Problem requirements: Below are several entries. Transcribe exactly those lines that fall from the one with "(3,3'-diaminobenzidine) immunohistochemical staining" through the one with "analysis of intraductal", end lines included.

=-=-=-=-=

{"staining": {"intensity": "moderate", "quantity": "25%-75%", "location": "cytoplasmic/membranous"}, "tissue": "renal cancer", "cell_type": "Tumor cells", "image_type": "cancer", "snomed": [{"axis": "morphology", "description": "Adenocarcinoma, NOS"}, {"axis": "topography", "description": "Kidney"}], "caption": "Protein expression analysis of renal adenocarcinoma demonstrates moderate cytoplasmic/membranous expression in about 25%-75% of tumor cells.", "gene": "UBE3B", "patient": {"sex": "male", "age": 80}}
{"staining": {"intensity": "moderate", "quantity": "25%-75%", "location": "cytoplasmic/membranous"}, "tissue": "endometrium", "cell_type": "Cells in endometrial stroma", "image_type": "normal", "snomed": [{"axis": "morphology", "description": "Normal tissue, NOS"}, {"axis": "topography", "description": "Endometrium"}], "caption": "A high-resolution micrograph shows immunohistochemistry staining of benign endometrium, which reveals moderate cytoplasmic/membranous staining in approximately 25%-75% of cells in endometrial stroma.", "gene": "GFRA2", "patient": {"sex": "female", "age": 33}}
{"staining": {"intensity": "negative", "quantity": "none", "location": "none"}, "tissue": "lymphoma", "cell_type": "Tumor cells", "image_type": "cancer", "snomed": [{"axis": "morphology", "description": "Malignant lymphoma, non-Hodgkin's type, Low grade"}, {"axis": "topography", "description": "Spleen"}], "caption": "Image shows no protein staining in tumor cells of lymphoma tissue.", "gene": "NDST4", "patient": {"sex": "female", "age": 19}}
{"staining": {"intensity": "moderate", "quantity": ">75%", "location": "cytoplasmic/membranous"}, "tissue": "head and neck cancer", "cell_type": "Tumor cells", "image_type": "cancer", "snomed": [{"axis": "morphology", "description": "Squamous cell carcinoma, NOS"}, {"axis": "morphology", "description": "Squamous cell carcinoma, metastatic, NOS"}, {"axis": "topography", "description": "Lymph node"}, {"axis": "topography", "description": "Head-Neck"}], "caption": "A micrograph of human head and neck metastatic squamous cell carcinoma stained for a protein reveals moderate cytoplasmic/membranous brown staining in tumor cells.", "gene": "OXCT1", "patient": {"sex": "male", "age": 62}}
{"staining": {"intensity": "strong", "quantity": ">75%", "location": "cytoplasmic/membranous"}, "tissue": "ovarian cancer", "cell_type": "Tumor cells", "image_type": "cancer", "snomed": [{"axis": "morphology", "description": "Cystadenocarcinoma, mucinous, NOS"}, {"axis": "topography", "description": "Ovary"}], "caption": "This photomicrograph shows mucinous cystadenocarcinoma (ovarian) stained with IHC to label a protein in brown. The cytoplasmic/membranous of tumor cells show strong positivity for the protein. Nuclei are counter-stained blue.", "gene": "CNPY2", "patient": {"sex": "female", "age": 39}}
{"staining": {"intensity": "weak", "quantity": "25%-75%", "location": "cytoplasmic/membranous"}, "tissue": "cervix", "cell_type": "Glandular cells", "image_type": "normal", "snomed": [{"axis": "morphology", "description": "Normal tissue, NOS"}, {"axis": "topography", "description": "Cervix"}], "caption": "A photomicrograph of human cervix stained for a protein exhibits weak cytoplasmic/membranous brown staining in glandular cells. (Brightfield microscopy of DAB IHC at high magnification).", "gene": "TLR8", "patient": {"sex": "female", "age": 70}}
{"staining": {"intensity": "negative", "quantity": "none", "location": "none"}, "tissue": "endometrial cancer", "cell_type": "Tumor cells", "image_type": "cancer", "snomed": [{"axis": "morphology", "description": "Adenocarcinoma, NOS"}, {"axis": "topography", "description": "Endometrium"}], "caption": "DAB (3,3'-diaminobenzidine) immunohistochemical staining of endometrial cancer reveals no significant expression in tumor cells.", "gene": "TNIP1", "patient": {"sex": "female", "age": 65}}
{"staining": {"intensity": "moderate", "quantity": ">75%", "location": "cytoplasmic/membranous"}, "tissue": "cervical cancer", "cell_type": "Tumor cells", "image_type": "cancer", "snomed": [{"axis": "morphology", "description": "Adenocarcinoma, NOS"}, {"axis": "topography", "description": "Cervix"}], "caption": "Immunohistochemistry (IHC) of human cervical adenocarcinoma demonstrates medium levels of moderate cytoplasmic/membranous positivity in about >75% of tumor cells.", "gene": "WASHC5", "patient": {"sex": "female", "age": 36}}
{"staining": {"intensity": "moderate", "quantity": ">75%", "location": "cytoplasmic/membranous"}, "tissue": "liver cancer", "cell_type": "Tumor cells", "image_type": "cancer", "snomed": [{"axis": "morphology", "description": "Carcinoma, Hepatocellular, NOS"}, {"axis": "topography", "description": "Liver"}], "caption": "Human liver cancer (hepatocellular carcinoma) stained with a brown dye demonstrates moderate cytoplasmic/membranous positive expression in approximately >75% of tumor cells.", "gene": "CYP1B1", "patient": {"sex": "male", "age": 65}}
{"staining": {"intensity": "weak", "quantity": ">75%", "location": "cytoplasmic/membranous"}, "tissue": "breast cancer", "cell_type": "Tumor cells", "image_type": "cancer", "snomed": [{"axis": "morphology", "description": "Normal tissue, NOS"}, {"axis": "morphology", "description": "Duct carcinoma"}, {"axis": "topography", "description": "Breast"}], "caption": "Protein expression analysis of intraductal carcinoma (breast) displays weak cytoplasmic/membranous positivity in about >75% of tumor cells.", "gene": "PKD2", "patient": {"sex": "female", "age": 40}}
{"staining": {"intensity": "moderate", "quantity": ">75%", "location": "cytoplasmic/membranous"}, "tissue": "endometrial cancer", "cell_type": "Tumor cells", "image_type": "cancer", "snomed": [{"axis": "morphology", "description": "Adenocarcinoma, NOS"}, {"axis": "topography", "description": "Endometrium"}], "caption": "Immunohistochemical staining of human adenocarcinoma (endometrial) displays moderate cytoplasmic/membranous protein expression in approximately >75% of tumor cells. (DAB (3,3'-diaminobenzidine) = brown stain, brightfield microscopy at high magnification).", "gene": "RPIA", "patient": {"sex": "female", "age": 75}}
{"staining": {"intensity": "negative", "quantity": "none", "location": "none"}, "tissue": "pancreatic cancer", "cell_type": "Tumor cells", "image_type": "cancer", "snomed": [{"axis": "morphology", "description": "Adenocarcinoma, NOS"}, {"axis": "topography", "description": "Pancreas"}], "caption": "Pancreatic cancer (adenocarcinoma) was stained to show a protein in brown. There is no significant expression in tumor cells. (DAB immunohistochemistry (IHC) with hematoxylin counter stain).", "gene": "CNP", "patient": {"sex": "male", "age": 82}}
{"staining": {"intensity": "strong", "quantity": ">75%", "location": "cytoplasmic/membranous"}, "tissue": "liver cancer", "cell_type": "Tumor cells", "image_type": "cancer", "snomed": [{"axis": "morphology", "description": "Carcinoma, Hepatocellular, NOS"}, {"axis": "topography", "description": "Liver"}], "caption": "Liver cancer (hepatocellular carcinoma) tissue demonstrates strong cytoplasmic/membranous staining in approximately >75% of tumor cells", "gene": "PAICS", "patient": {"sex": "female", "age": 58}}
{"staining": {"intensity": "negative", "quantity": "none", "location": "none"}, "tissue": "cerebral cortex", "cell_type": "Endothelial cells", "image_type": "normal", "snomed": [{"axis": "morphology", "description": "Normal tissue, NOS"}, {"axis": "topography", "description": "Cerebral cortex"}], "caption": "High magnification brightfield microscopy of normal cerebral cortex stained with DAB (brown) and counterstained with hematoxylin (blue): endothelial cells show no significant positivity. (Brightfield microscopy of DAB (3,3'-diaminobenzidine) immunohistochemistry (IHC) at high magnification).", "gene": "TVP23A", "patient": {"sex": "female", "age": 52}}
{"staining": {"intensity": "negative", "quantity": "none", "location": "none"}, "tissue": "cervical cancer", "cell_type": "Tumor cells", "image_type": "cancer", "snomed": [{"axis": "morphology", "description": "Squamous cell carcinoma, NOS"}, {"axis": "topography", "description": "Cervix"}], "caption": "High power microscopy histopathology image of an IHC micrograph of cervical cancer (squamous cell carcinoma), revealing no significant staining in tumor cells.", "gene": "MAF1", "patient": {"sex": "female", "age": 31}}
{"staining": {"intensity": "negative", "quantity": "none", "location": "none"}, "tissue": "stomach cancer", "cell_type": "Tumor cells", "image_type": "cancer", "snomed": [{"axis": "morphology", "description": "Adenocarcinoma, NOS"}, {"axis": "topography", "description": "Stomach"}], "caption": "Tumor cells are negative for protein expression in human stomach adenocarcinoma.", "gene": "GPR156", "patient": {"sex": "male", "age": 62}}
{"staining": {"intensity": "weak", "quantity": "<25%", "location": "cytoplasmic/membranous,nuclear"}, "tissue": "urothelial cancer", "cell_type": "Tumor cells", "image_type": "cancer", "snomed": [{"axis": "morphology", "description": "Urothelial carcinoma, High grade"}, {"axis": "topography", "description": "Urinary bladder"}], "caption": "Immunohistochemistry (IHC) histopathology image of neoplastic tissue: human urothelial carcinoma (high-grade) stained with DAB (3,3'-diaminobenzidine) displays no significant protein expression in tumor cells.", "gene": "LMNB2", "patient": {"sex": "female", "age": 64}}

=-=-=-=-=

Result of this exercise:
{"staining": {"intensity": "negative", "quantity": "none", "location": "none"}, "tissue": "endometrial cancer", "cell_type": "Tumor cells", "image_type": "cancer", "snomed": [{"axis": "morphology", "description": "Adenocarcinoma, NOS"}, {"axis": "topography", "description": "Endometrium"}], "caption": "DAB (3,3'-diaminobenzidine) immunohistochemical staining of endometrial cancer reveals no significant expression in tumor cells.", "gene": "TNIP1", "patient": {"sex": "female", "age": 65}}
{"staining": {"intensity": "moderate", "quantity": ">75%", "location": "cytoplasmic/membranous"}, "tissue": "cervical cancer", "cell_type": "Tumor cells", "image_type": "cancer", "snomed": [{"axis": "morphology", "description": "Adenocarcinoma, NOS"}, {"axis": "topography", "description": "Cervix"}], "caption": "Immunohistochemistry (IHC) of human cervical adenocarcinoma demonstrates medium levels of moderate cytoplasmic/membranous positivity in about >75% of tumor cells.", "gene": "WASHC5", "patient": {"sex": "female", "age": 36}}
{"staining": {"intensity": "moderate", "quantity": ">75%", "location": "cytoplasmic/membranous"}, "tissue": "liver cancer", "cell_type": "Tumor cells", "image_type": "cancer", "snomed": [{"axis": "morphology", "description": "Carcinoma, Hepatocellular, NOS"}, {"axis": "topography", "description": "Liver"}], "caption": "Human liver cancer (hepatocellular carcinoma) stained with a brown dye demonstrates moderate cytoplasmic/membranous positive expression in approximately >75% of tumor cells.", "gene": "CYP1B1", "patient": {"sex": "male", "age": 65}}
{"staining": {"intensity": "weak", "quantity": ">75%", "location": "cytoplasmic/membranous"}, "tissue": "breast cancer", "cell_type": "Tumor cells", "image_type": "cancer", "snomed": [{"axis": "morphology", "description": "Normal tissue, NOS"}, {"axis": "morphology", "description": "Duct carcinoma"}, {"axis": "topography", "description": "Breast"}], "caption": "Protein expression analysis of intraductal carcinoma (breast) displays weak cytoplasmic/membranous positivity in about >75% of tumor cells.", "gene": "PKD2", "patient": {"sex": "female", "age": 40}}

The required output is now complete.